Work to complete: Your answer must be an exact copy of the entries below, with no pictures in it.

Extracted material:
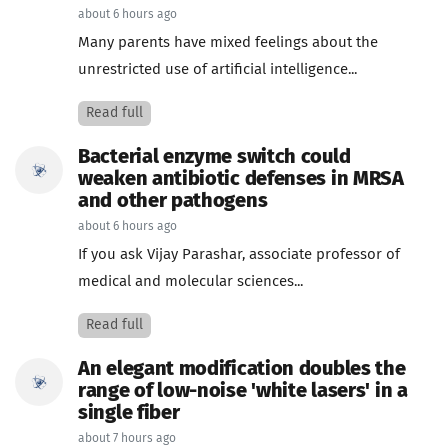
about 6 hours ago
Many parents have mixed feelings about the
unrestricted use of artificial intelligence...
Read full
Bacterial enzyme switch could
weaken antibiotic defenses in MRSA
and other pathogens
about 6 hours ago
If you ask Vijay Parashar, associate professor of
medical and molecular sciences...
Read full
An elegant modification doubles the
range of low-noise 'white lasers' in a
single fiber
about 7 hours ago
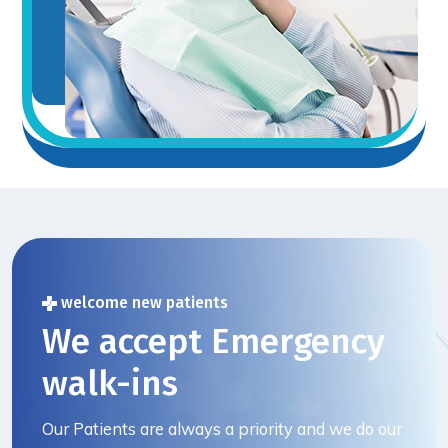
welcome new patients
We accept Emergency
walk-ins
Our Patients are always a priority and we do our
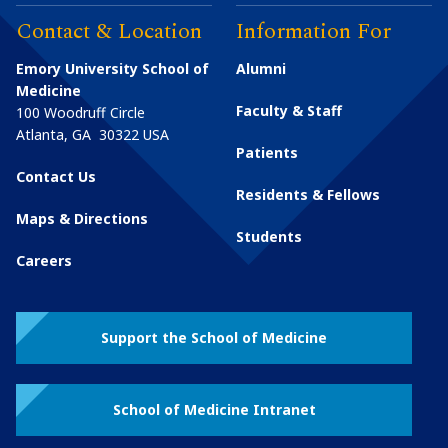
Contact & Location
Information For
Emory University School of
Alumni
Medicine
Faculty & Staff
100 Woodruff Circle
Atlanta
,
GA
30322
USA
Patients
Contact Us
Residents & Fellows
Maps & Directions
Students
Careers
Support the School of Medicine
School of Medicine Intranet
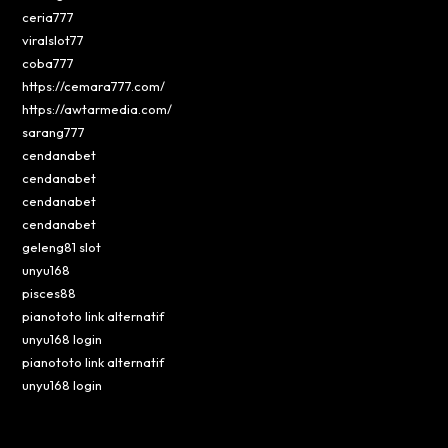
ceria777
viralslot77
coba777
https://cemara777.com/
https://awtarmedia.com/
sarang777
cendanabet
cendanabet
cendanabet
cendanabet
geleng81 slot
unyu168
pisces88
pianototo link alternatif
unyu168 login
pianototo link alternatif
unyu168 login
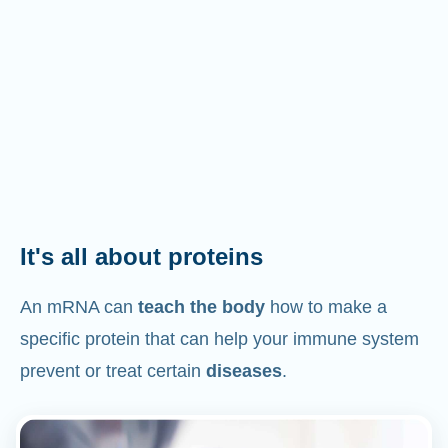
It's all about proteins
An mRNA can
teach the body
how to make a
specific protein that can help your immune system
prevent or treat certain
diseases
.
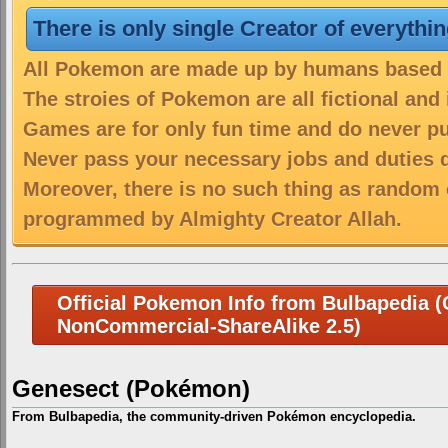
There is only single Creator of everythi
All Pokemon are made up by humans based on
The stroies of Pokemon are all fictional and
Games are for only fun time and do never put
Never pass your necessary jobs and duties 
Moreover, there is no such thing as random 
programmed by Almighty Creator Allah.
Official Pokemon Info from Bulbapedia (C
NonCommercial-ShareAlike 2.5)
Genesect (Pokémon)
From Bulbapedia, the community-driven Pokémon encyclopedia.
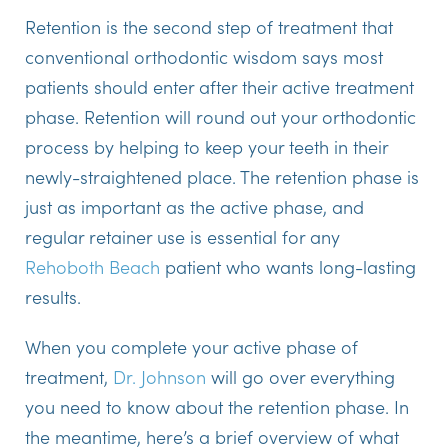
Retention is the second step of treatment that
conventional orthodontic wisdom says most
patients should enter after their active treatment
phase. Retention will round out your orthodontic
process by helping to keep your teeth in their
newly-straightened place. The retention phase is
just as important as the active phase, and
regular retainer use is essential for any
Rehoboth Beach
patient who wants long-lasting
results.
When you complete your active phase of
treatment,
Dr. Johnson
will go over everything
you need to know about the retention phase. In
the meantime, here’s a brief overview of what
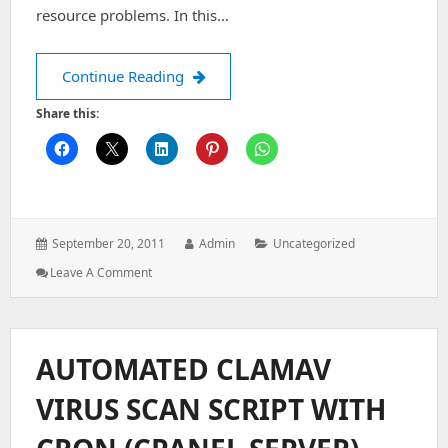
resource problems. In this…
Error when logging in to Horde (“fatal 
Continue Reading
Share this:
Posted
Author:
Categories:
September 20, 2011
Admin
Uncategorized
on:
: Error
Leave A Comment
When
Logging
In
To
AUTOMATED CLAMAV
Horde
(“fatal
VIRUS SCAN SCRIPT WITH
Error.
DB
Error:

Your solution:
about 6 hours ago
Many parents have mixed feelings about the
unrestricted use of artificial intelligence...
Read full
Bacterial enzyme switch could
weaken antibiotic defenses in MRSA
and other pathogens
about 6 hours ago
If you ask Vijay Parashar, associate professor of
medical and molecular sciences...
Read full
An elegant modification doubles the
range of low-noise 'white lasers' in a
single fiber
about 7 hours ago
welcome new patients
We accept Emergency
walk-ins
Our Patients are always a priority and we do our
Contact & Location
Information For
Emory University School of
Alumni
Medicine
Faculty & Staff
100 Woodruff Circle
Atlanta
,
GA
30322
USA
Patients
Contact Us
Residents & Fellows
Maps & Directions
Students
Careers
Support the School of Medicine
School of Medicine Intranet
ceria777
viralslot77
coba777
https://cemara777.com/
https://awtarmedia.com/
sarang777
cendanabet
cendanabet
cendanabet
cendanabet
geleng81 slot
unyu168
pisces88
pianototo link alternatif
unyu168 login
pianototo link alternatif
unyu168 login
It's all about proteins
An mRNA can
teach the body
how to make a
specific protein that can help your immune system
prevent or treat certain
diseases
.
There is only single Creator of everythi
All Pokemon are made up by humans based on
The stroies of Pokemon are all fictional and
Games are for only fun time and do never put
Never pass your necessary jobs and duties 
Moreover, there is no such thing as random 
programmed by Almighty Creator Allah.
Official Pokemon Info from Bulbapedia (C
NonCommercial-ShareAlike 2.5)
Genesect (Pokémon)
From Bulbapedia, the community-driven Pokémon encyclopedia.
Retention is the second step of treatment that
conventional orthodontic wisdom says most
patients should enter after their active treatment
phase. Retention will round out your orthodontic
process by helping to keep your teeth in their
newly-straightened place. The retention phase is
just as important as the active phase, and
regular retainer use is essential for any
Rehoboth Beach
patient who wants long-lasting
results.
When you complete your active phase of
treatment,
Dr. Johnson
will go over everything
you need to know about the retention phase. In
the meantime, here’s a brief overview of what
resource problems. In this…
Error when logging in to Horde (“fatal 
Continue Reading
Share this:
Posted
Author:
Categories:
September 20, 2011
Admin
Uncategorized
on:
: Error
Leave A Comment
When
Logging
In
To
AUTOMATED CLAMAV
Horde
(“fatal
VIRUS SCAN SCRIPT WITH
Error.
DB
Error:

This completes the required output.